I Read Books: Bleak House

1. That's what I'm talking about

Now we're getting somewhere. This may be the best novel so far in my Dickens re-read; it's at least as good as Great Expectations. There's variation in writing style, zany characters, sad characters, heartening characters, dumb characters (and some of them are all four), debts, the law, secrets, satire, and big morals about the difference between the help you want to give and the help that's needed and how obsession distorts good intentions into bad. It's like this Dickens guy's reputation is based on something! Alright, let's do this review.

2. Points of view

The novel is written from two different points of view. One is a first person narrative written by Esther Summerson, an orphan who is taken on as a companion for Ada Clare and housekeeper for John Jarndyce, the owner of the titular Bleak House. The other is an omniscient third person viewpoint that sees all and knows all.

I like to think that this mirrors the two main plots - one is the detective story as various people try to discover the secrets that surround Esther's parentage, and the other is the slow grind of the court case of Jarndyce and Jarndyce that sets everything in motion and motivates many of the characters into their various actions. Of course, these two plots wind around each other and often send off sub-plots in all directions; similarly sometimes the Esther viewpoint goes into people's hearts and homes, while the omniscient skates over the surface.
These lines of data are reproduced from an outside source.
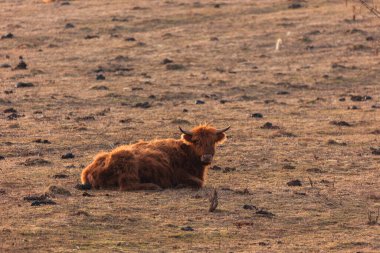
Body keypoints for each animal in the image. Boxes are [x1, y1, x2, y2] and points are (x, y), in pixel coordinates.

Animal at [80, 124, 229, 190]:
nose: (207, 157)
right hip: (129, 166)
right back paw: (154, 186)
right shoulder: (178, 174)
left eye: (213, 141)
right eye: (196, 141)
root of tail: (89, 171)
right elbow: (198, 182)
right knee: (127, 185)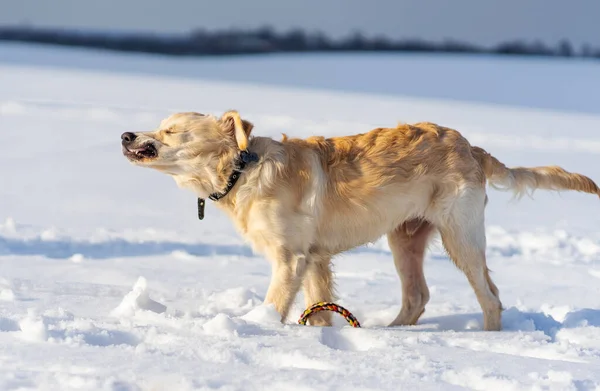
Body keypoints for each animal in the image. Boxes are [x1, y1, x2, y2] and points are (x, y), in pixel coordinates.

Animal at [120, 110, 600, 330]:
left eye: (170, 131)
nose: (125, 135)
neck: (241, 169)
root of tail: (470, 146)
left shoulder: (291, 258)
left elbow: (275, 304)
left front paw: (258, 329)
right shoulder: (315, 258)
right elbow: (318, 307)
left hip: (460, 236)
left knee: (491, 297)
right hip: (404, 239)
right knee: (417, 296)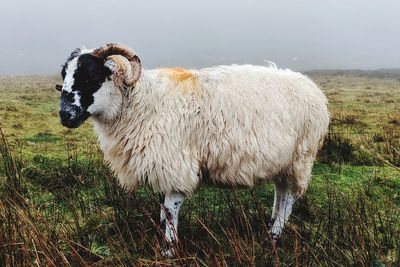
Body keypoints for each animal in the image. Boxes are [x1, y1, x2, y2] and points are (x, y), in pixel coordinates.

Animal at [57, 43, 330, 258]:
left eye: (92, 75)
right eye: (65, 74)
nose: (65, 115)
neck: (141, 103)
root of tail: (313, 89)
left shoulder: (176, 167)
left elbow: (170, 211)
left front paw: (169, 251)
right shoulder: (162, 167)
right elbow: (161, 211)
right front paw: (164, 244)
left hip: (301, 158)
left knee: (289, 198)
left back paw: (274, 236)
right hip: (283, 161)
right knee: (280, 194)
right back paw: (269, 234)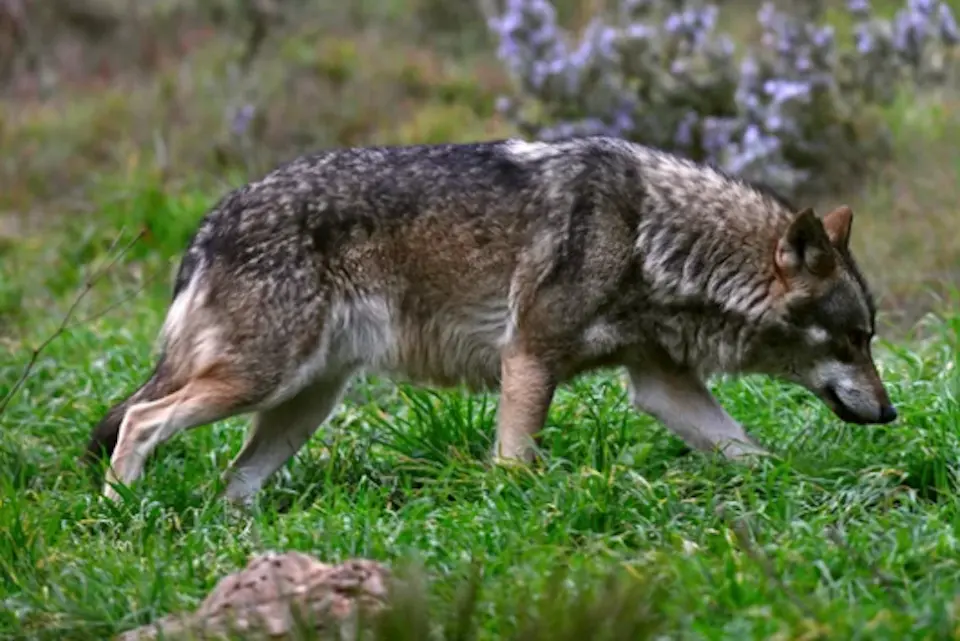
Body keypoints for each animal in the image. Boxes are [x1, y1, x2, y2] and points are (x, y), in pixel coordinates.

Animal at [82, 136, 897, 504]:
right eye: (855, 339)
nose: (891, 414)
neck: (654, 235)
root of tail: (210, 222)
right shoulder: (529, 356)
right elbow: (514, 461)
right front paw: (512, 511)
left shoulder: (660, 385)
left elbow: (753, 452)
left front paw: (814, 487)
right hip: (259, 381)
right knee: (140, 421)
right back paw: (126, 513)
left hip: (301, 405)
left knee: (231, 483)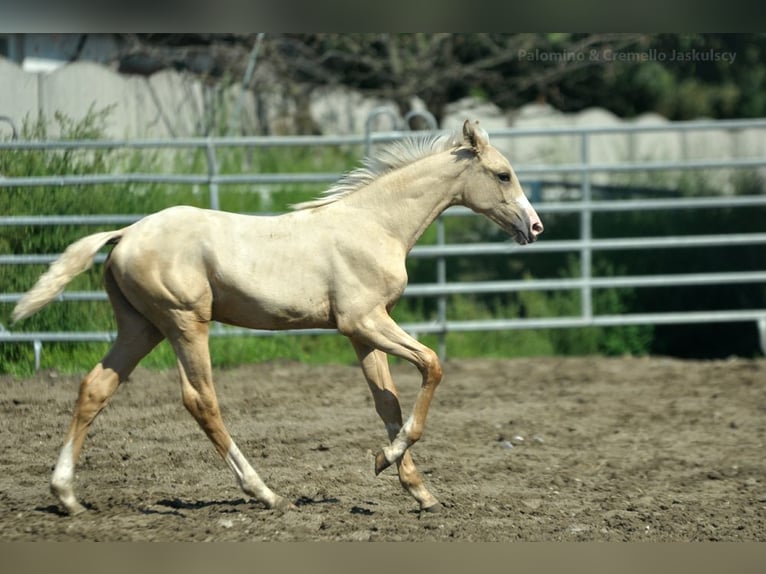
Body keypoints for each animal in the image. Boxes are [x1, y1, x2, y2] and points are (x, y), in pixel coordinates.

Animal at [10, 119, 540, 516]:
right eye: (502, 174)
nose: (534, 227)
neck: (373, 224)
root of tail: (125, 234)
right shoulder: (363, 322)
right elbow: (432, 363)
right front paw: (389, 460)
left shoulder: (363, 333)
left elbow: (387, 402)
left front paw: (412, 486)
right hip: (184, 322)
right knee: (200, 400)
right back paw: (265, 493)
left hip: (142, 328)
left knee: (95, 387)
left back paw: (67, 496)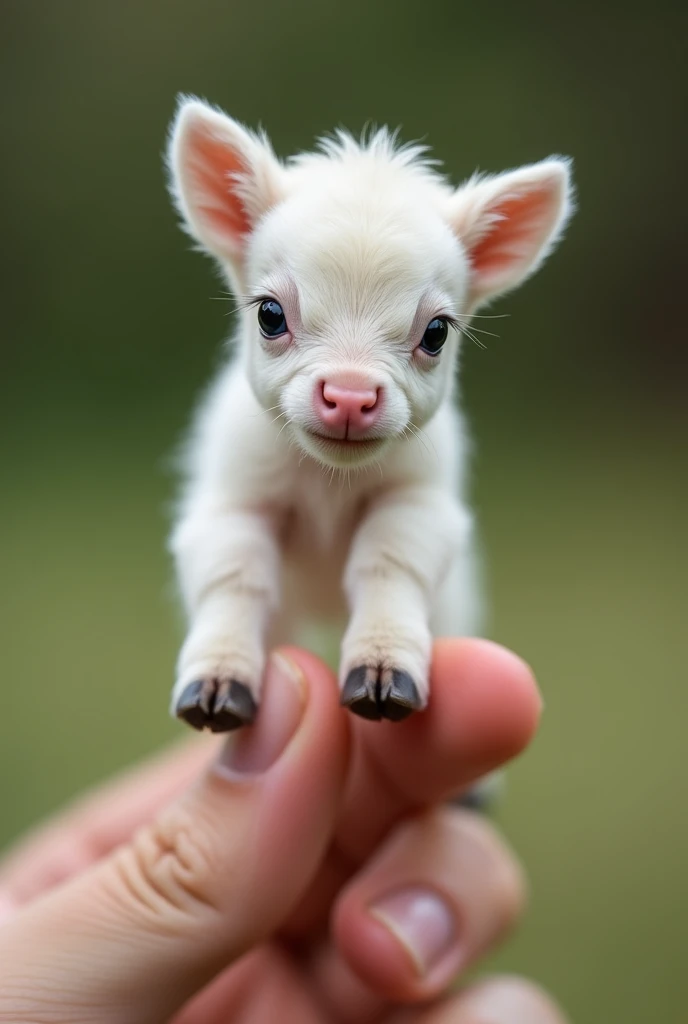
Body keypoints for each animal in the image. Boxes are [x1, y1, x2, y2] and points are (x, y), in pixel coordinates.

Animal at [164, 97, 569, 729]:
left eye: (436, 332)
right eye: (270, 315)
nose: (350, 396)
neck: (330, 481)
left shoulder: (421, 500)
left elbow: (389, 561)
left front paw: (383, 668)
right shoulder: (232, 498)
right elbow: (235, 576)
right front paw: (217, 678)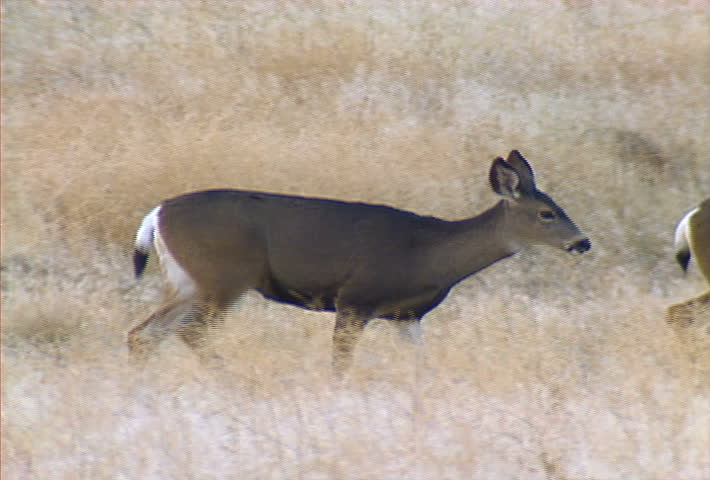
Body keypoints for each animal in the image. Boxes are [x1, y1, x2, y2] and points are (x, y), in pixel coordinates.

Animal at [128, 150, 591, 376]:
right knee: (186, 332)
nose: (583, 242)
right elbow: (340, 363)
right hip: (224, 277)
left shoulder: (407, 315)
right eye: (546, 213)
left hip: (188, 281)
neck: (431, 253)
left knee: (143, 333)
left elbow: (424, 366)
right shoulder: (355, 298)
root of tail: (155, 214)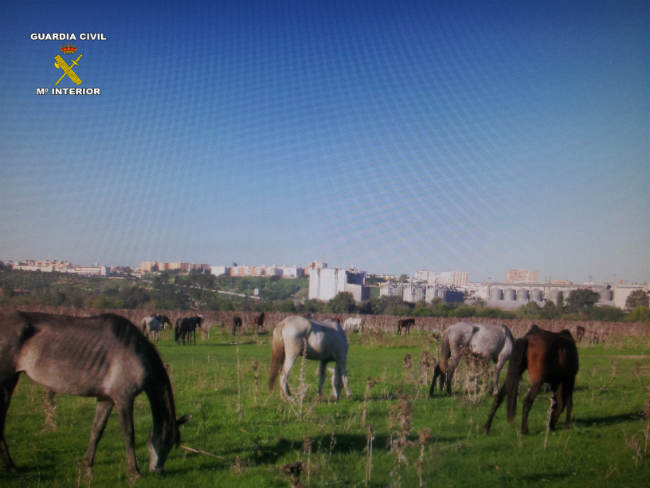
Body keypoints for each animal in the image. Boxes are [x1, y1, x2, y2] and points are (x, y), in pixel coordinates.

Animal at [0, 311, 190, 478]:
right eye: (167, 442)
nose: (159, 471)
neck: (137, 352)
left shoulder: (106, 398)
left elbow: (97, 430)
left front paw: (87, 466)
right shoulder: (124, 398)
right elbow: (129, 434)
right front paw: (134, 471)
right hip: (6, 381)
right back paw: (12, 468)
3. Satire and social justice

Dickens takes a pop at the court of Chancery, and by pop I mean the backbone of the novel is a case that has been going on for several generations and has no end in sight, has driven at least one and probably several characters mad and causes several kind and compassionate characters to become variously depressed, paranoid and bankrupt. Dickens, of course, had worked as a law clerk and had attempted to enforce copyright of his books through Chancery. One character says "Suffer any wrong that can be done you rather than come here!"

All this is well known, and was part of the ongoing effort to reform the court. Indeed, the novel must be set sometime before it was written due to the fact that some reforms had already changed the court from how it was described[1].

More interesting to me are the various charitable ladies of the novel. Mrs Jellyby pays more attention to settling people in Africa than to her own children and her main comment on her daughter getting married is to laugh and complain that she has had to hire a boy to write the letters her daughter used to[2]. Mrs Pardiggle goes to a poor house where the bricklayer is a drunk and beats his wife and reads the uplifting literature to them. Esther and Ada do more actual good  in a hour with some practical help than Mrs Pardiggle's weekly visits and reading has ever done.

As a parallel, the dancing master that Mrs Jellyby's daughter marries has a father, Mr Turveydrop, who is well respected for his Deportment, but does nothing to help his son's business, and indeed his wardrobe and lifestyle consume most of his son's income. It doesn't require a great deal of subtlety to read the lesson Dickens is trying to get across: Charity Begins At Home and Practical Help Is More Important Than Posing.

4. Bleak or happy?

In the end secrets come out, people are reconciled and the case actually comes to a conclusion that satisfies nobody. People get married, have children and the last chapter is set seven years after climax of the novel so we know how it all turns out okay. It's a happy ending, except possibly for the people who died of illness, or exposure, or opium overdose, or were murdered, or suffered spontaneous human combustion. Also it's not that happy for Sir Leicester Dedlock, but you can't have everything.

5. Who wins?

The lawyers do, of course.

Read This: For a classic Dickens tale with a huge cast, entertaining subplots and some actual insight into people.
Don't Read This: If you don't like melodramatic craziness in your novels. Also the usual caveat on longwinded Victorian prose.
Where is Bleak House: Hertfordshire, near St Albans; then later in South Yorkshire. Or you can go and see Dickens' holiday home in Broadstairs which was called Fort House at the time but has now been renamed Bleak House.
Link to Free etext: Project Gutenberg has the out of copyright novel here.

[1] Also as some railways that existed in 1852 had not yet been built.
[2] When the Borrioboola-Gha project fails she turns her attention to attempts to get women seated in parliament. What a wacky character she is!